** SUPPLIED DATA follows **

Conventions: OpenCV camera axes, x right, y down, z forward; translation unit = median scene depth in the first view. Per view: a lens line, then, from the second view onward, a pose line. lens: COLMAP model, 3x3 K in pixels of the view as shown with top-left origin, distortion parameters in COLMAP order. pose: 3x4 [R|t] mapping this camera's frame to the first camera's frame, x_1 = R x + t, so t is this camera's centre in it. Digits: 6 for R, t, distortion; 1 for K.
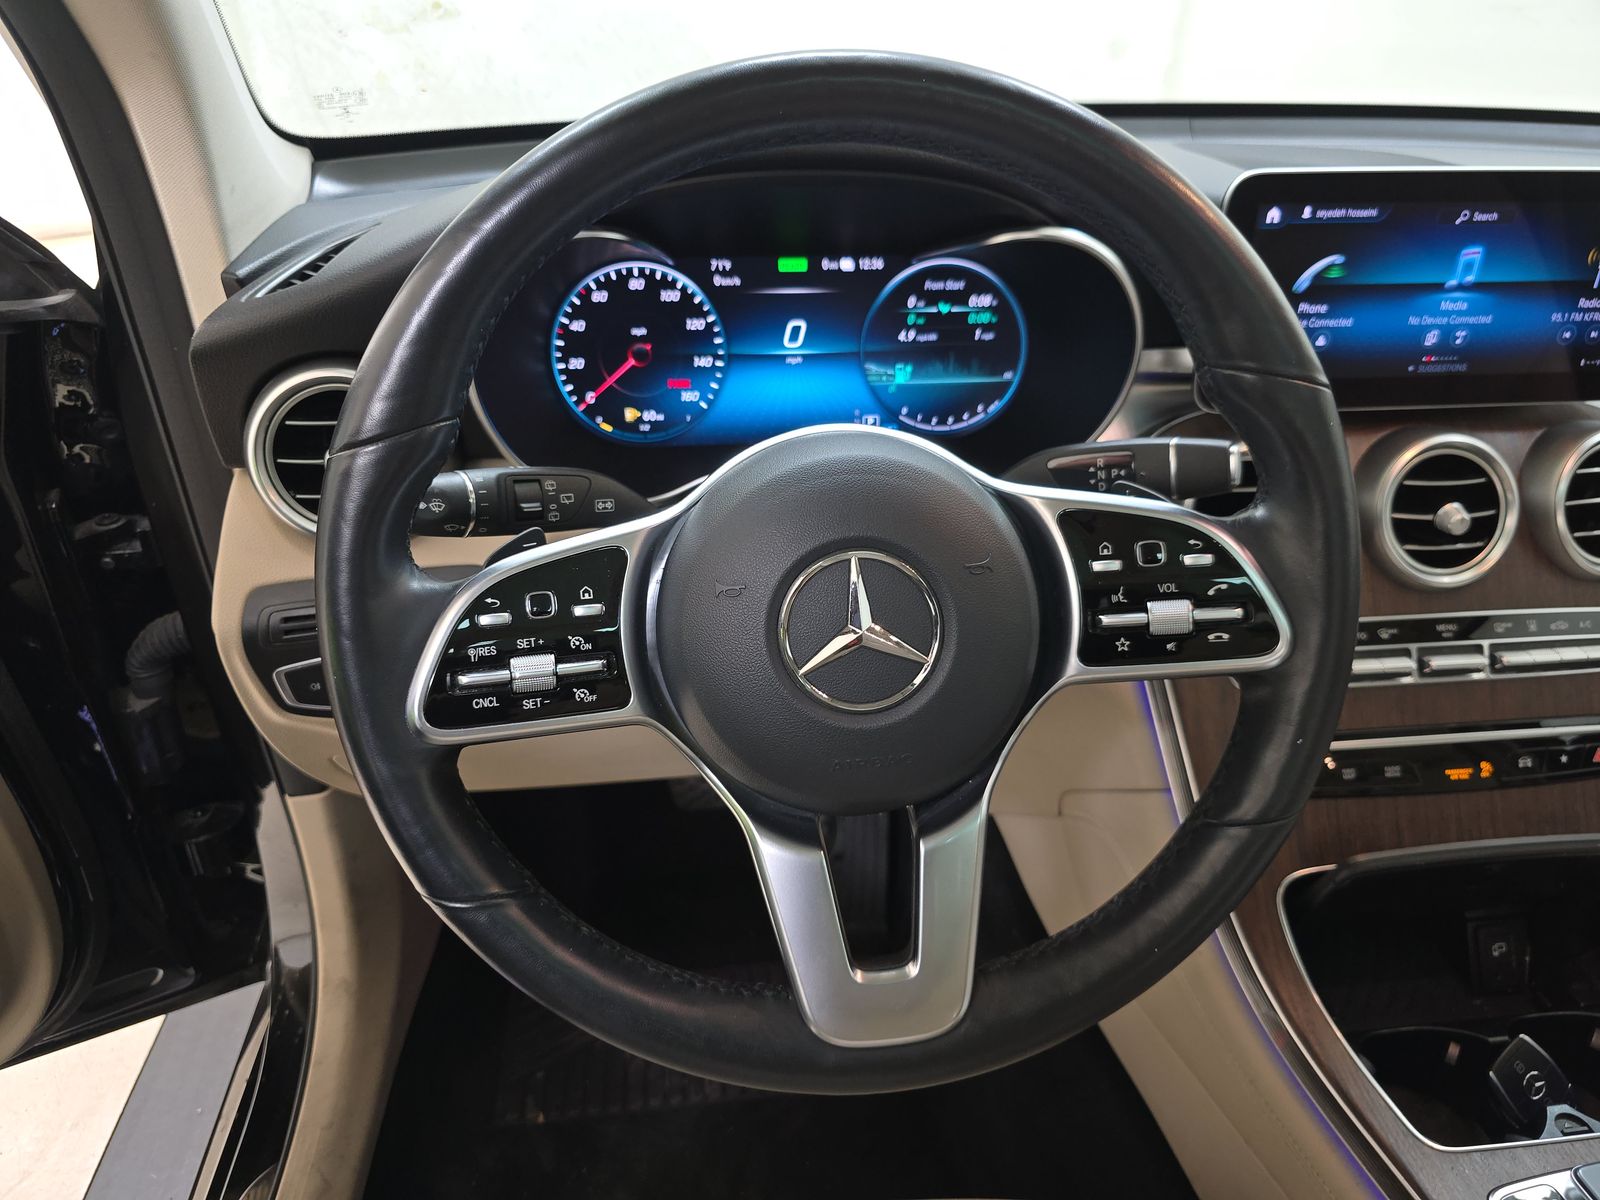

** End of SUPPLIED DATA **
** SUPPLIED DATA follows **

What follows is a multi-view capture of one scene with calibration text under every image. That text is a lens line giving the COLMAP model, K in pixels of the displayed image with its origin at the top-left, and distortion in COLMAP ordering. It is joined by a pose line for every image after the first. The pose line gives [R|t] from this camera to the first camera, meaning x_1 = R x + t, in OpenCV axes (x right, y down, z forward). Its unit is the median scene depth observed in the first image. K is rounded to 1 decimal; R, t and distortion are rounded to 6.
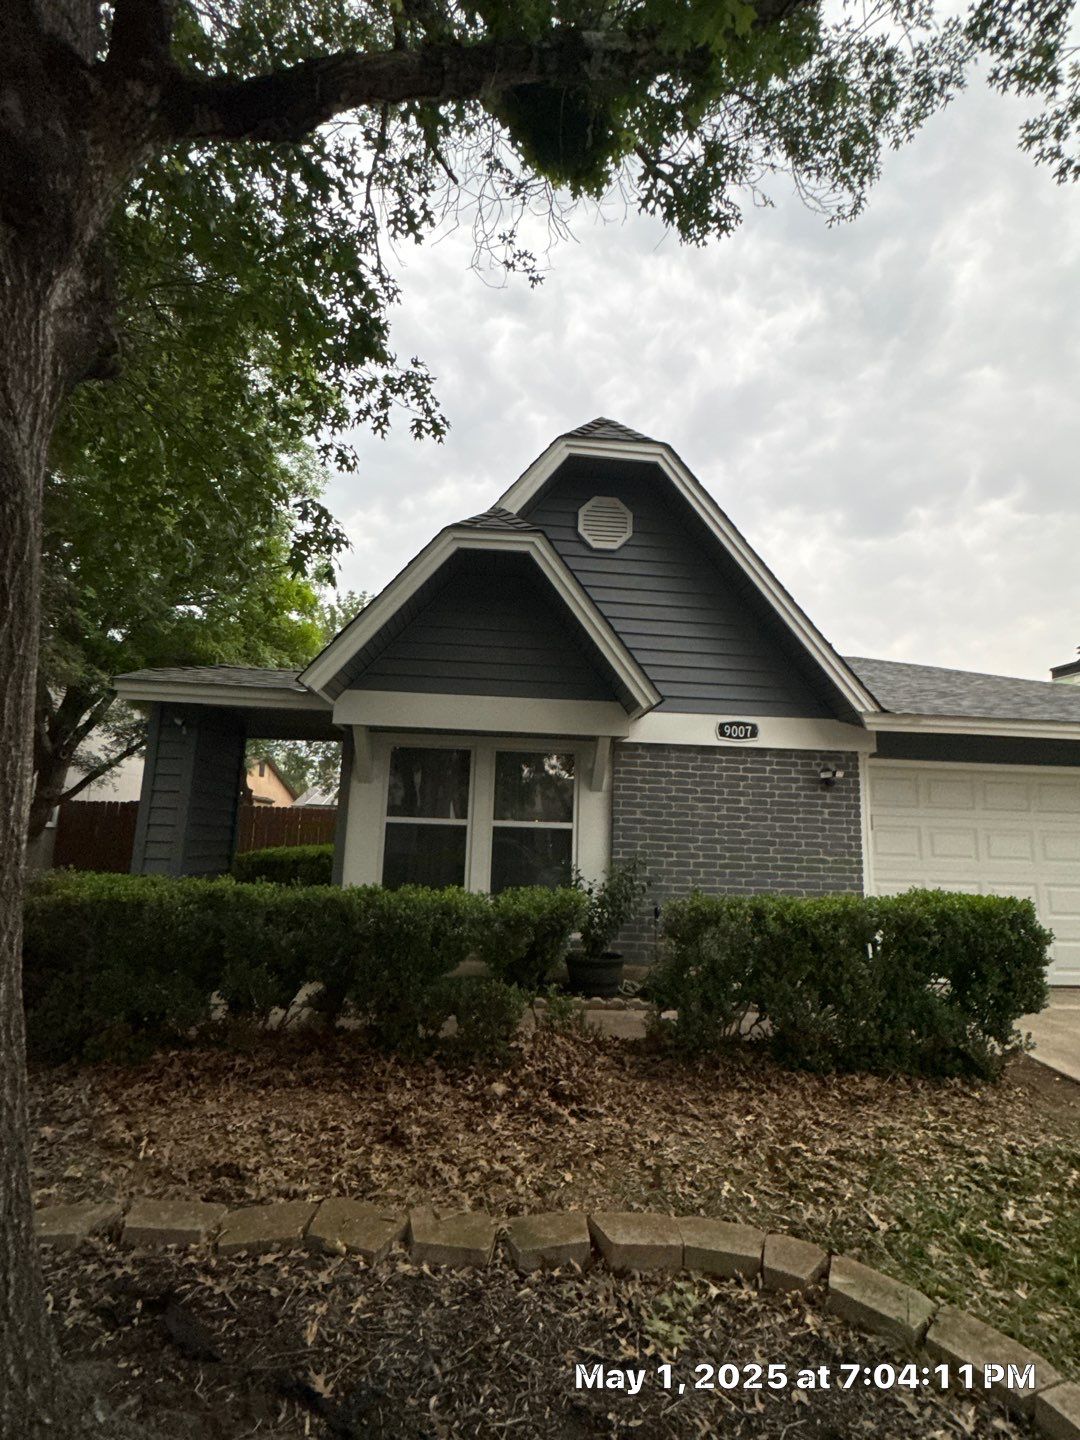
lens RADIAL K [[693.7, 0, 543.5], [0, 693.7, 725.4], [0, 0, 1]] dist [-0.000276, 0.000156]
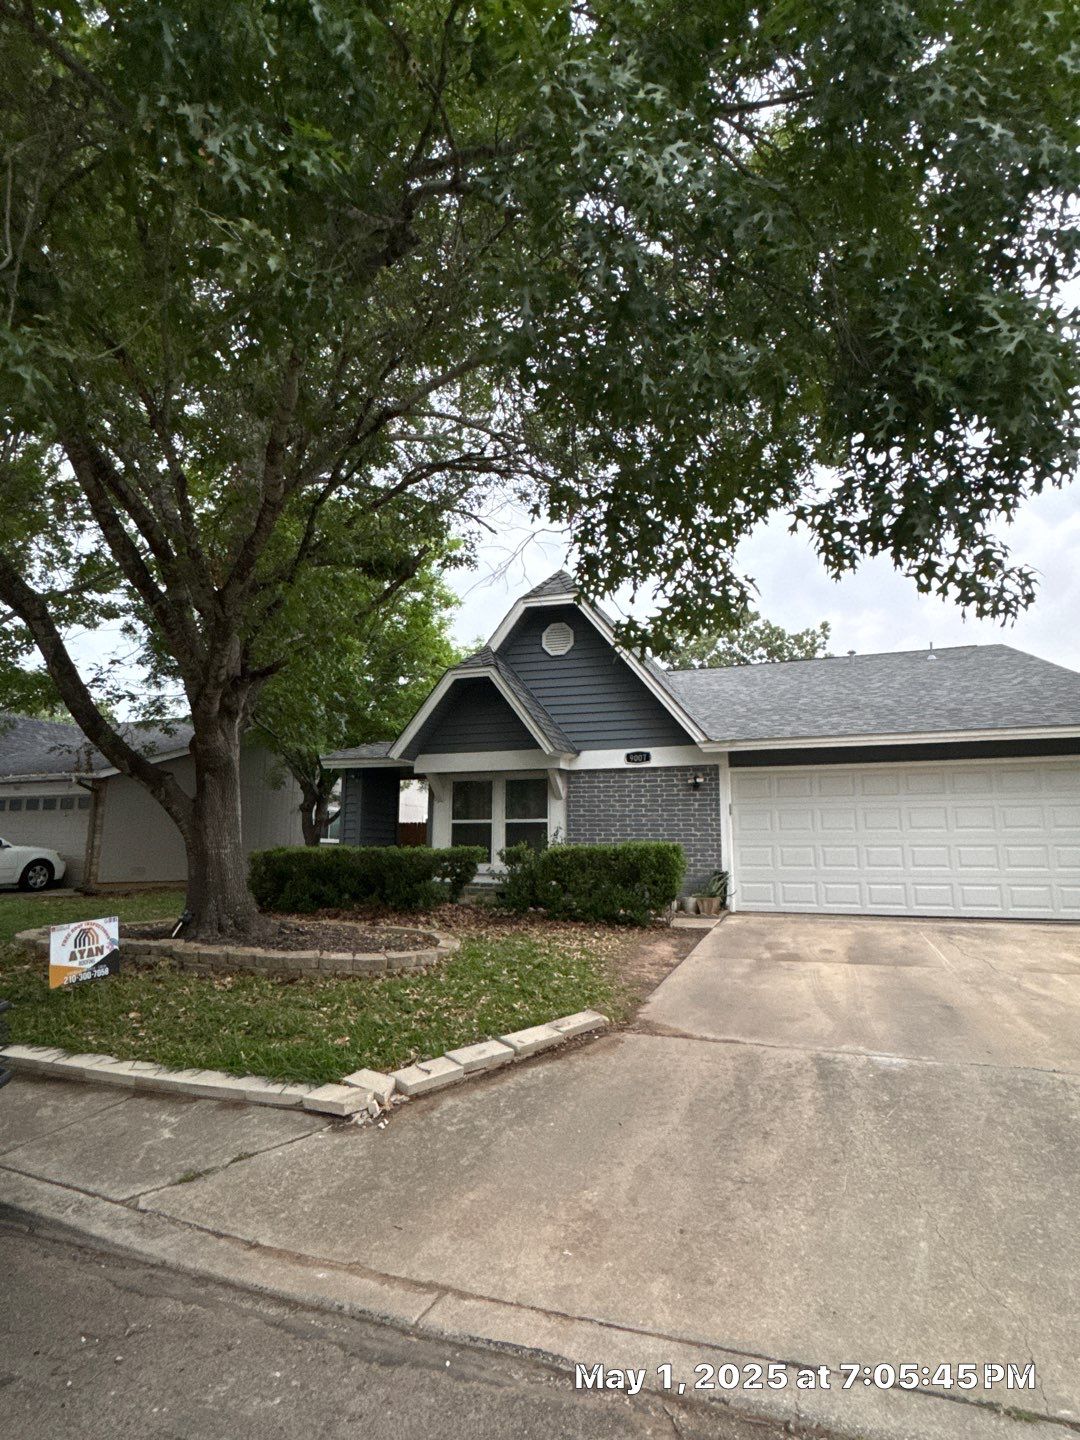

** End of SUPPLIED DATA **

**INSTRUCTIONS TO FOLLOW**
Gather every line in the rows above that contains the string "with", and copy each one unchanged.

**TASK RESULT**
Conventions: OpenCV camera axes, x right, y down, z forward; translation unit = median scene depth in the first view. Per view: a lens line, then, from the second view onward, a pose line. lens: COLMAP model, 3x3 K in pixels of the view as shown with top-left origin, distortion parameters in COLMAP order. pose: 3x4 [R|t] mapping this camera's frame to the first camera's frame, x_1 = R x + t, so t is this camera's centre in it. Digits: 6 for R, t, distortion; 1 for K.
What follows is a multi-view capture of one scene with calibration text under every image. That text is a lens line giving the COLMAP model, K in pixels of the displayed image with its origin at the top-left, and distortion in COLMAP ordering. It is joined by a pose line for every image after the first. The pose line gives [R|t] from this camera to the first camera, meaning x_1 = R x + t, in OpenCV axes (x right, y down, z forward). Its unit is the median scene depth observed in the first image. K is rounded to 1 decimal; R, t and distortion are rounded to 6.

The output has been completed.